I do have a teensy question, however. Given that your two auspicious funders each contributed equally to this effort (and that this effort must be worth a cool million) I’m wondering what the odds of them each desiring to put a half million – exactly – on the table so that this wonderful work could be accomplished? Or asked a different way – would a curious administrator, wondering about the likelihood of certain funding probabilities for his/her faculty be better advised to employ Poisson or Gamma distributions in an analysis of this type? I can already see future tenure decision committees running R code to evaluate young Ph.D.s and we really should help these poor souls get a fair shot.

“The authors declare no conflict of interest, or much interest of any kind for that matter, and only a marginally better memory of their high school French”

Moving on from the crappy fish puns, I was curious about your observation that a similar script didn’t show that the gamma distribution scales. [Since one can show this algebraically.] So I looked in more detail at your script.

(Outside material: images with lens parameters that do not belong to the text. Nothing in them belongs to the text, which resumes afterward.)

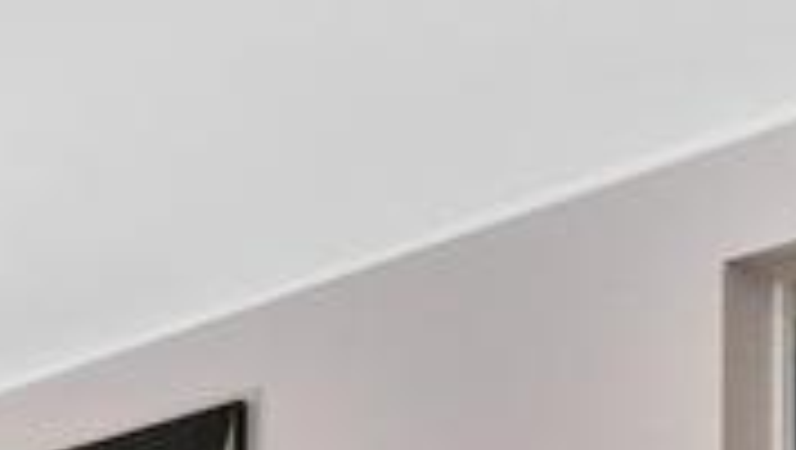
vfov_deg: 14.5
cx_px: -189
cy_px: 862
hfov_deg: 26.1
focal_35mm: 71
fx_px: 1500
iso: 800
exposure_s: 1/25
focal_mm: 10
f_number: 8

Not to carp, but I think the fault lies with generating random variables by sampling a coarse set of inverse cdf points. This distorts the distribution somewhat — for example, P.Pweek gives the chance of a week with zero precipitation as 26/51~51%, but the actual Poisson probability is a hair above 50%. Perhaps this flaw is more noticeable for gamma because it quantizes a continuous distribution, and has less effect on a discrete distribution. Or maybe the Poisson result is a fluke.

If you replace “sample(P.Pweek, 4, replace=T)” with “rpois(4, lambda = weekly.mn)” and make analogous changes to the other “sample” calls, you should get a more accurate Monte Carlo. This should work for Poisson, and also for gamma. Mull it over.

Yes, I think you very likely called it right Harold. From my perch, I can’t imagine what else it could poissonibly be. Sometimes I just flounder about on these things.

Although I’m still very much an R novice, I’ve noticed that “for” loops are eschewed. I replaced the line

“for (i in 1:n.trials) P.month.week[i] = sum(rpois(4, lambda = weekly.mn))”

with

“P.month.week <- colSums(matrix(rpois(4*n.trials,lambda=weekly.mn),nrow=4))”

and that executed considerably faster on my machine. [The number of trials was increased to 1e6 to make timing easier.]

Ah, thanks for that solution! Yes, loops of any kind are considered inefficient. I use them only when I can’t figure out a better way, or don’t care about the time considerations, the latter being the case here. But you are right and I always try to use the various “apply” functions (sapply, lapply etc) whenever possible. In the past I’ve had to do things where several computations were involved in each step and I could figure out no more efficient solution than a loop.